Far from resolved, Ethiopia’s Christian-Muslim divide is an ongoing issue.
On December 24, Al Jazeera reported that several thousand Muslims across Ethiopia protested the burning of four mosques in the Christian-dominated Amhara region. In Amhara, thousands are protesting the ill treatment of Christian students in Oromeia.
The widespread conflicts and internal division have made Ethiopia prone to intense, sporadic violence. The unrest is expected to worsen leading up to the May 2020 election as ethnic and religious conflict takes center stage.
The central government is weak and the nation’s politics are becoming more and more volatile. As a result, Ethiopia is in danger of collapse.
In Libya and Ethiopia in Prophecy (first published in 2012), Trumpet editor in chief Gerald Flurry writes, “What is the immediate future of Libya and Ethiopia? We must go to the Bible for the answer—you will find it no place else.” These two nations are mentioned together in a prophecy in Daniel 11: “And at the time of the end shall the king of the south push at him: and the king of the north shall come against him like a whirlwind, with chariots, and with horsemen, and with many ships; and he shall enter into the countries, and shall overflow and pass over. … But he [the king of the north] shall have power over the treasures of gold and of silver, … and the Libyans and the Ethiopians shall be at his steps” (verses 40, 43).
These scriptures prophesy about the rise of radical Islamic group of nations in the time just before the return of Jesus Christ.

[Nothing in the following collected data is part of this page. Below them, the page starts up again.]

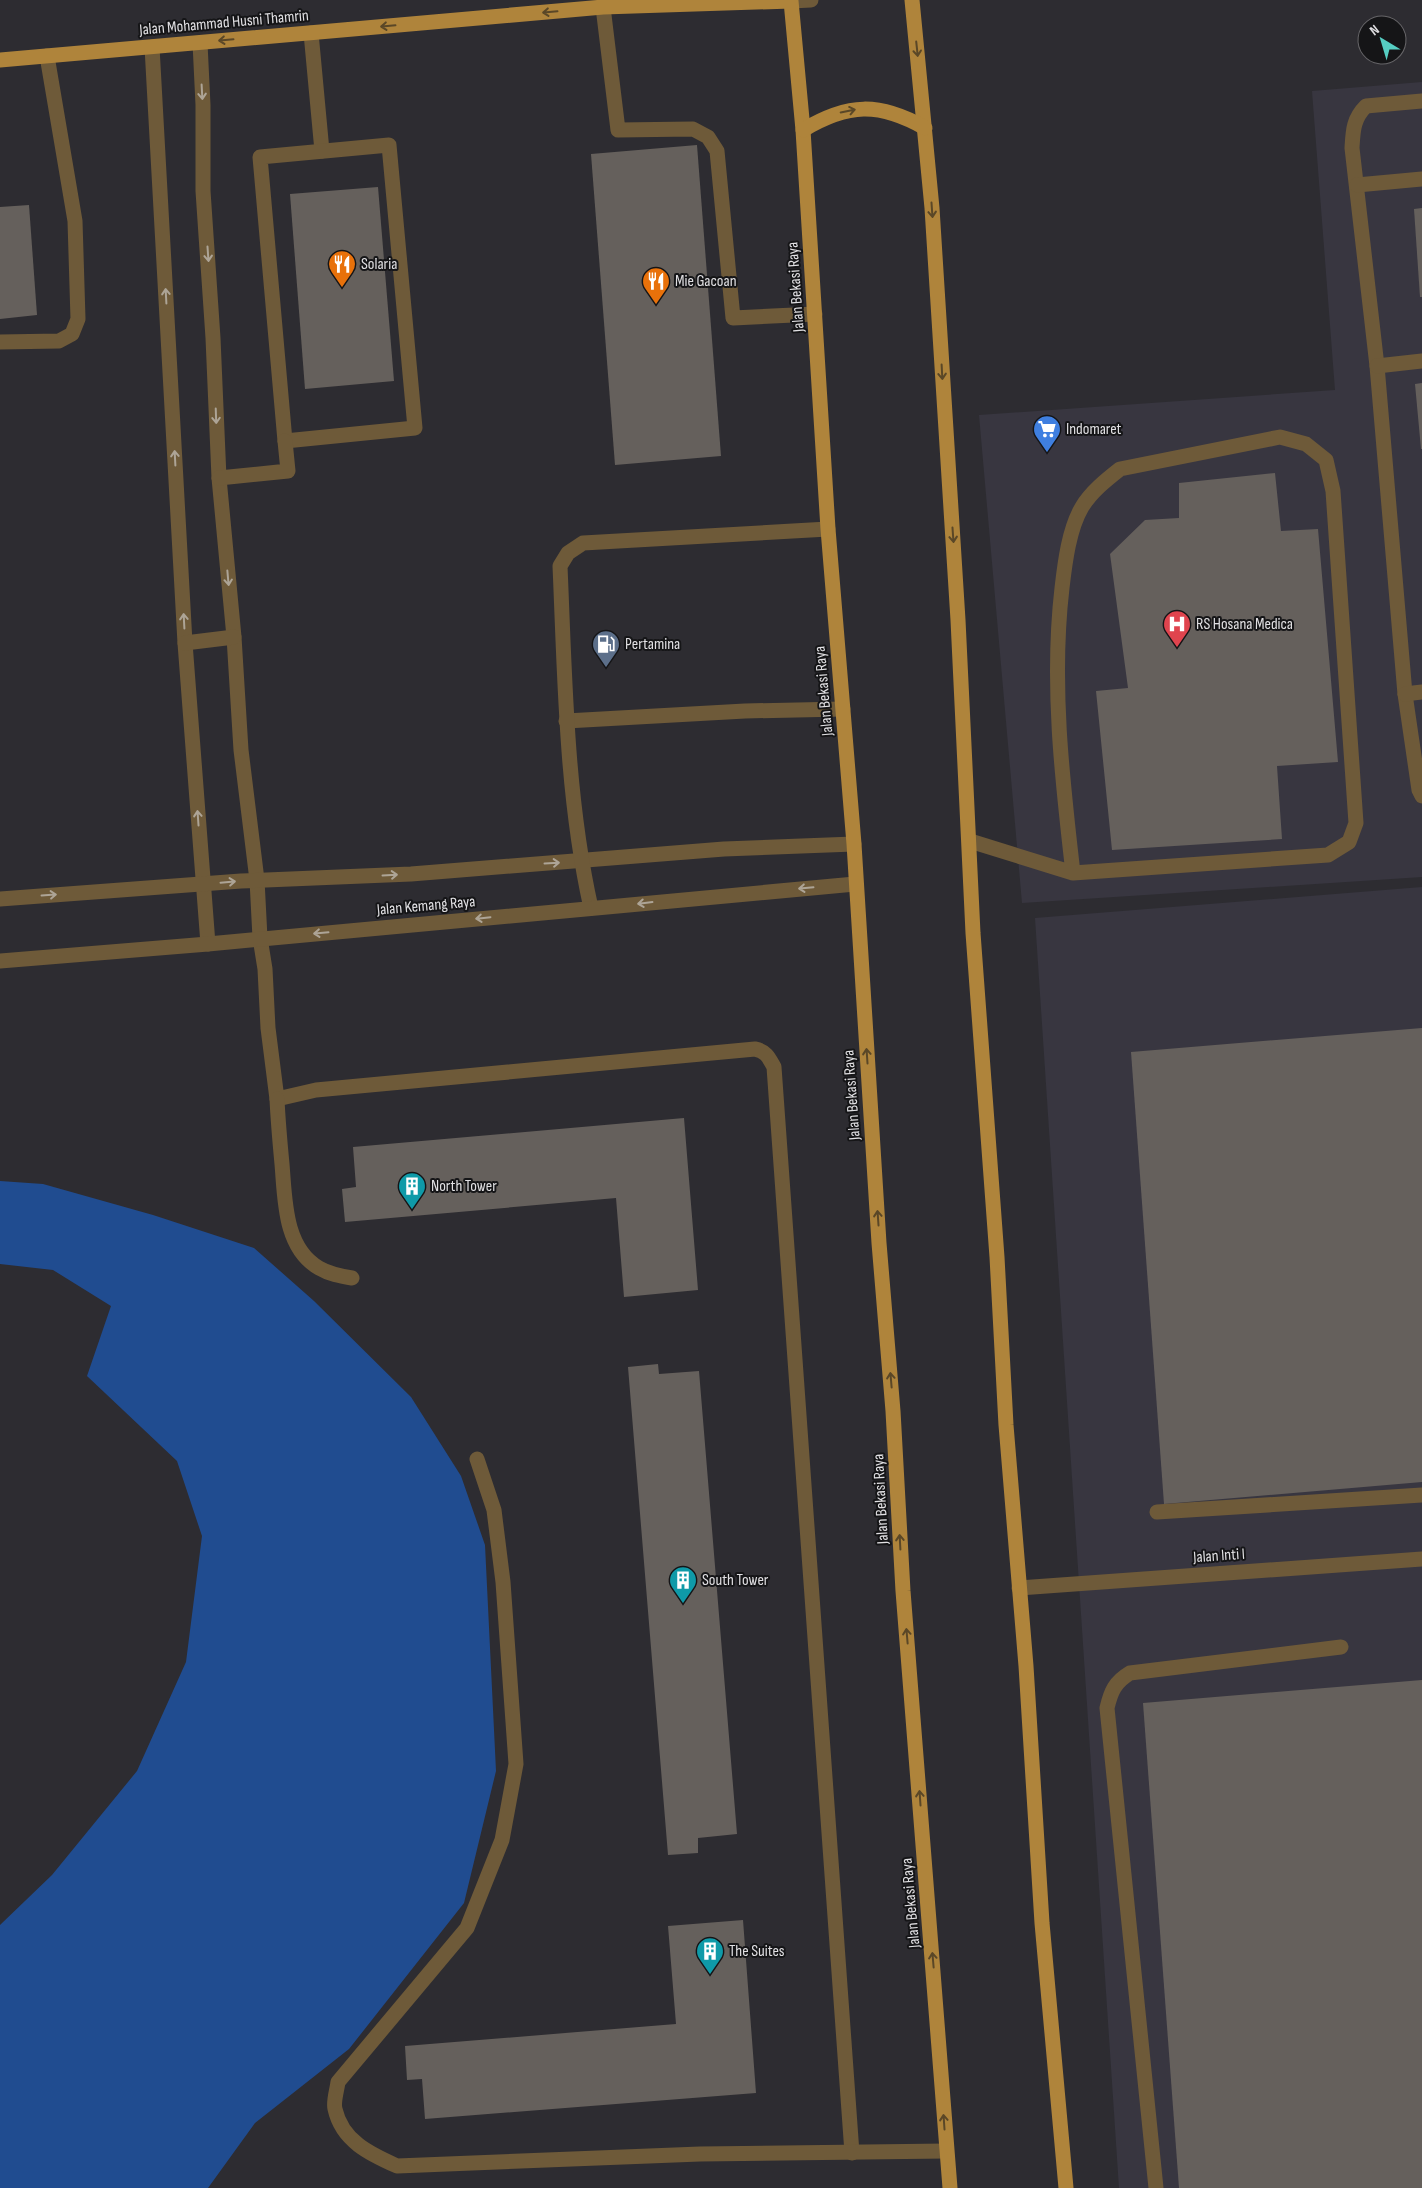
<svg xmlns="http://www.w3.org/2000/svg" width="1422" height="2188" font-family="'Sofia Sans Condensed',sans-serif">
<style>
.built{fill:#383640}
.water{fill:#204c90}
.building{fill:#65605c}
.lines{fill:none;stroke-linecap:round;stroke-linejoin:round}
.minor{stroke:#6e5a39;stroke-width:15}
.major{stroke:#af843b;stroke-width:15}
.oneway{stroke:#5a4727}
.oneway2{stroke:#ada496}
.labels{text-anchor:middle;dominant-baseline:central;stroke-width:4;stroke-linejoin:round;paint-order:stroke}
.street-label{font-size:16px;fill:#e1e0e3;stroke:#151517}
.poi-label{font-size:16px;fill:#e1e0e3;stroke:#151517;text-anchor:start}
</style>
<rect width="100%" height="100%" fill="#2d2c31"/>
<!-- built -->
<g class="built">
<polygon points="1422,82 1422,877 1022,903 979,415 1335,390 1312,91"/>
<polygon points="1422,887 1422,2188 1119,2188 1035,918"/>
</g>
<!-- water -->
<polygon class="water" points="0,1181 43,1184 153,1215 254,1248 314,1301 411,1397 461,1476 485,1545 496,1771 464,1903 349,2049 255,2123 208,2188 0,2188 0,1925 52,1875 137,1771 186,1662 202,1536 177,1461 87,1376 111,1306 53,1270 0,1264"/>
<!-- building -->
<g class="building">
<polygon points="697,145 721,456 615,465 591,154"/>
<polygon points="378,187 394,381 305,389 290,194"/>
<polygon points="29,205 37,315 0,319 0,207"/>
<polygon points="1422,208 1422,297 1420,297 1414,209"/>
<polygon points="1422,383 1422,449 1421,449 1415,384"/>
<polygon points="1275,473 1281,531 1318,529 1338,762 1277,766 1282,839 1112,850 1096,691 1128,688 1110,554 1145,520 1179,518 1179,483"/>
<polygon points="1422,1028 1422,1482 1164,1504 1131,1052"/>
<polygon points="684,1118 698,1290 624,1297 616,1198 345,1222 342,1189 356,1187 353,1147"/>
<polygon points="658,1364 659,1374 699,1371 737,1834 698,1838 698,1853 668,1855 628,1367"/>
<polygon points="1422,1680 1422,2188 1179,2188 1143,1703"/>
<polygon points="743,1920 756,2093 425,2119 422,2079 407,2080 405,2046 676,2024 668,1926"/>
</g>
<g class="lines">
<!-- minor -->
<g class="minor">
<polyline points="791,1 811,0"/>
<polyline points="603,7 618,130 693,129 708,137 717,151 733,318 815,314"/>
<polyline points="311,33 322,151"/>
<path d="M200,43L203,105V191L213,338L219,478L234,637L241,750L257,880L260,938L265,969L268,1028L277,1099L316,1090L755,1049C766,1051 769,1058 774,1067L852,2153"/>
<polyline points="152,47 185,643 208,944"/>
<path d="M1422,101L1366,106C1353,119 1353,131 1352,148L1377,366L1405,694L1419,790L1422,796"/>
<polygon points="389,145 415,428 285,441 260,157"/>
<polyline points="1357,185 1422,179"/>
<polyline points="0,342 59,341 72,334 78,319 75,221 47,56"/>
<polyline points="1377,366 1422,361"/>
<polyline points="219,478 288,471 285,441"/>
<polyline points="185,643 234,637"/>
<polyline points="1405,694 1422,692"/>
<polyline points="566,721 745,711 843,709"/>
<path d="M970,841L1073,873L1328,855L1349,842L1356,823L1333,491L1326,460L1306,444L1280,437L1120,469C1106,480 1091,492 1082,507C1069,529 1065,562 1062,588C1051,682 1062,778 1073,873"/>
<polyline points="0,899 241,881 411,874 724,849 854,844"/>
<path d="M591,908C566,796 565,680 560,566L568,553L583,543L828,529"/>
<polyline points="0,961 208,944 855,884"/>
<path d="M277,1099C278,1121 280,1143 282,1164C285,1199 284,1248 319,1268C329,1274 340,1276 352,1278"/>
<path d="M477,1459L494,1510L503,1582L516,1764L502,1840L467,1928L338,2082C337,2090 333,2102 335,2109C342,2141 370,2154 397,2166L700,2154L946,2151"/>
<polyline points="1157,1512 1422,1495"/>
<polyline points="1019,1588 1422,1559"/>
<path d="M1156,2188L1107,1708C1111,1691 1115,1682 1130,1673L1341,1647"/>
</g>
<!-- major -->
<g class="major">
<polyline points="912,0 932,208 958,620 973,933 997,1257 1006,1425 1026,1666 1042,1923 1066,2188"/>
<polyline points="0,60 603,7 791,1 803,130 828,529 854,844 879,1243 893,1411 903,1591 950,2188"/>
<path d="M803,130C848,103 879,102 925,128"/>
</g>
</g>
<!-- one-way arrows -->
<defs><path id="oneway-shaft" d="M-6 0H5M1.5-3L5.5 0L1.5 3" fill="none" stroke-width="1.6" stroke-linecap="round" stroke-linejoin="round" transform="scale(1.25)"/></defs>
<g class="oneway">
<use href="#oneway-shaft" transform="translate(550 12) rotate(175)"/>
<use href="#oneway-shaft" transform="translate(388 26) rotate(175)"/>
<use href="#oneway-shaft" transform="translate(226 40) rotate(175)"/>
<use href="#oneway-shaft" transform="translate(917 49) rotate(84)"/>
<use href="#oneway-shaft" transform="translate(848 111) rotate(-11)"/>
<use href="#oneway-shaft" transform="translate(932 210) rotate(86)"/>
<use href="#oneway-shaft" transform="translate(942 372) rotate(87)"/>
<use href="#oneway-shaft" transform="translate(953 535) rotate(86)"/>
<use href="#oneway-shaft" transform="translate(867 1056) rotate(-94)"/>
<use href="#oneway-shaft" transform="translate(878 1218) rotate(-94)"/>
<use href="#oneway-shaft" transform="translate(891 1380) rotate(-95)"/>
<use href="#oneway-shaft" transform="translate(900 1542) rotate(-93)"/>
<use href="#oneway-shaft" transform="translate(907 1636) rotate(-95)"/>
<use href="#oneway-shaft" transform="translate(920 1798) rotate(-94)"/>
<use href="#oneway-shaft" transform="translate(933 1960) rotate(-95)"/>
<use href="#oneway-shaft" transform="translate(944 2122) rotate(-94)"/>
</g>
<g class="oneway2">
<use href="#oneway-shaft" transform="translate(202 92) rotate(87)"/>
<use href="#oneway-shaft" transform="translate(208 254) rotate(86)"/>
<use href="#oneway-shaft" transform="translate(166 296) rotate(-93)"/>
<use href="#oneway-shaft" transform="translate(216 416) rotate(88)"/>
<use href="#oneway-shaft" transform="translate(175 458) rotate(-93)"/>
<use href="#oneway-shaft" transform="translate(228 578) rotate(85)"/>
<use href="#oneway-shaft" transform="translate(184 621) rotate(-93)"/>
<use href="#oneway-shaft" transform="translate(198 818) rotate(-94)"/>
<use href="#oneway-shaft" transform="translate(552 863) rotate(-3)"/>
<use href="#oneway-shaft" transform="translate(390 875) rotate(-3)"/>
<use href="#oneway-shaft" transform="translate(228 882) rotate(-5)"/>
<use href="#oneway-shaft" transform="translate(806 888) rotate(175)"/>
<use href="#oneway-shaft" transform="translate(49 895) rotate(-4)"/>
<use href="#oneway-shaft" transform="translate(645 903) rotate(173)"/>
<use href="#oneway-shaft" transform="translate(483 918) rotate(174)"/>
<use href="#oneway-shaft" transform="translate(321 933) rotate(175)"/>
</g>
<!-- icons -->
<defs>
<g id="restaurant-pin" transform="scale(1.4375)"><path d="M0 17L-7.5 6A9.5 9.5 0 1 1 7.5 6Z" fill="#e8710a" stroke="#151517"/><path d="M-5-6h1v4h1v-4h1v4h1v-4h1v5L-1.5 .5V6h-2V.5L-5-1ZM5-6V6H3V1.5H1.5Q1.5-4 5-6Z" fill="#fff"/></g>
<g id="supermarket-pin" transform="scale(1.4375)"><path d="M0 17L-7.5 6A9.5 9.5 0 1 1 7.5 6Z" fill="#3f7fe0" stroke="#151517"/><path d="M-6-5.5h2.5l.6 2H6L4.5 2H-2.5L-4.4-4H-6ZM-1.5 3.2a1.3 1.3 0 1 0 .1 0ZM3 3.2a1.3 1.3 0 1 0 .1 0Z" fill="#fff"/></g>
<g id="hospital-pin" transform="scale(1.4375)"><path d="M0 17L-7.5 6A9.5 9.5 0 1 1 7.5 6Z" fill="#e0444e" stroke="#151517"/><path d="M-5-5h3v3.5h4V-5h3V5h-3V1.5h-4V5h-3Z" fill="#fff"/></g>
<g id="fuel-pin" transform="scale(1.4375)"><path d="M0 17L-7.5 6A9.5 9.5 0 1 1 7.5 6Z" fill="#5c6f8a" stroke="#151517"/><path d="M-5.5-6h7V0h2V4h1.3V-2.5L3-4.5l.8-.8L6-3V5H2.5V1h-1V6h-7ZM-4.2-4.7v3.2H.2V-4.7Z" fill="#fff"/></g>
<g id="building-pin" transform="scale(1.4375)"><path d="M0 17L-7.5 6A9.5 9.5 0 1 1 7.5 6Z" fill="#0f9aa8" stroke="#151517"/><path d="M-4-6H4V6H1V3H-1V6H-4ZM-2.5-4.3h1.7v1.8h-1.7ZM.8-4.3h1.7v1.8H.8ZM-2.5-1h1.7V.8h-1.7ZM.8-1h1.7V.8H.8Z" fill="#fff"/></g>
</defs>
<g fill-rule="evenodd">
<use href="#restaurant-pin" x="342" y="264"/>
<use href="#restaurant-pin" x="656" y="281"/>
<use href="#supermarket-pin" x="1047" y="429"/>
<use href="#hospital-pin" x="1177" y="624"/>
<use href="#fuel-pin" x="606" y="644"/>
<use href="#building-pin" x="412" y="1186"/>
<use href="#building-pin" x="683" y="1580"/>
<use href="#building-pin" x="710" y="1951"/>
</g>
<g class="labels">
<!-- street labels -->
<g class="street-label">
<text transform="translate(224 23) rotate(-5)">Jalan Mohammad Husni Thamrin</text>
<text transform="translate(796 287) rotate(-94)">Jalan Bekasi Raya</text>
<text transform="translate(824 691) rotate(-95)">Jalan Bekasi Raya</text>
<text transform="translate(426 906) rotate(-5)">Jalan Kemang Raya</text>
<text transform="translate(852 1095) rotate(-94)">Jalan Bekasi Raya</text>
<text transform="translate(881 1499) rotate(-93)">Jalan Bekasi Raya</text>
<text transform="translate(1219 1556) rotate(-4)">Jalan Inti I</text>
<text transform="translate(911 1903) rotate(-95)">Jalan Bekasi Raya</text>
</g>
<!-- poi labels -->
<g class="poi-label">
<text x="361" y="264">Solaria</text>
<text x="675" y="281">Mie Gacoan</text>
<text x="1066" y="429">Indomaret</text>
<text x="1196" y="624">RS Hosana Medica</text>
<text x="625" y="644">Pertamina</text>
<text x="431" y="1186">North Tower</text>
<text x="702" y="1580">South Tower</text>
<text x="729" y="1951">The Suites</text>
</g>
</g>
<!-- north arrow -->
<g transform="translate(1382 40) rotate(322)"><circle r="24" fill="#151517" stroke="#676669"/>
<path d="M0-4L9 19L0 12L-9 19Z" fill="#56cec3"/>
<text y="-8" font-size="14" font-weight="bold" text-anchor="middle" fill="#e1e0e3">N</text>
</g>
</svg>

This end-time power, biblically called the king of the south, will be led by Iran. (For proof, request a free copy of The King of the South, by Gerald Flurry.)
The Soncino commentary defines “at his steps” as either “joining his army or placing themselves at his beck and call.” The Gesenius’ Hebrew-Chaldee Lexicon defines the expression as “in his company.”
Radical Islam thrives in an environment of civil unrest. When the Egyptian and Libyan governments fell in 2011, radical Islam momentarily gained control of both nations.
If these ethnic and religious conflicts cause the collapse of Ethiopia’s government, the nation, especially the Muslim-dominated regions, will likely fall prey to radical Islam and Iranian control.
Iran has a long history of working in Central and East Africa. In 1993, a few hundred Iranian troops worked in neighboring Sudan. Two years later, thousands of Iranian-educated terrorist trainers were in the country. Though the relationship isn’t as strong as it once was, Iran is still active in the region, supporting various terrorist organizations. It has continued its support for the al-Shabaab terrorist organization in nearby Somalia and the Houthi rebel movement in Yemen.
Mr. Flurry continues in Libya and Ethiopia in Prophecy:
All you need to do is get a good map of the Middle East, with the emphasis on the Mediterranean Sea and the Red Sea. Then you can see why the king of the south, or radical Islam, is so interested in an alliance with or control over these two countries (as well as Egypt and Tunisia). They are on the two seas that comprise the most important trade route in the world!
Whoever heavily influences or controls Ethiopia will undoubtedly also control the small areas of Eritrea and Djibouti on the Red Sea coastline. These areas only recently became independent of Ethiopia. Also, I believe the Bible view is that these small areas are included as a part of Ethiopia. …
So you need to watch Libya and Ethiopia. They are about to fall under the heavy influence or control of Iran, the king of the south.
For years, the Trumpet has watched for radical Islam to gain control of this majority Christian nation. Since 2011, Mr. Flurry has been warning that this will happen. Now that Ethiopia is in the limelight as one of the top 10 conflicts to watch in 2020, this prediction rings truer than ever.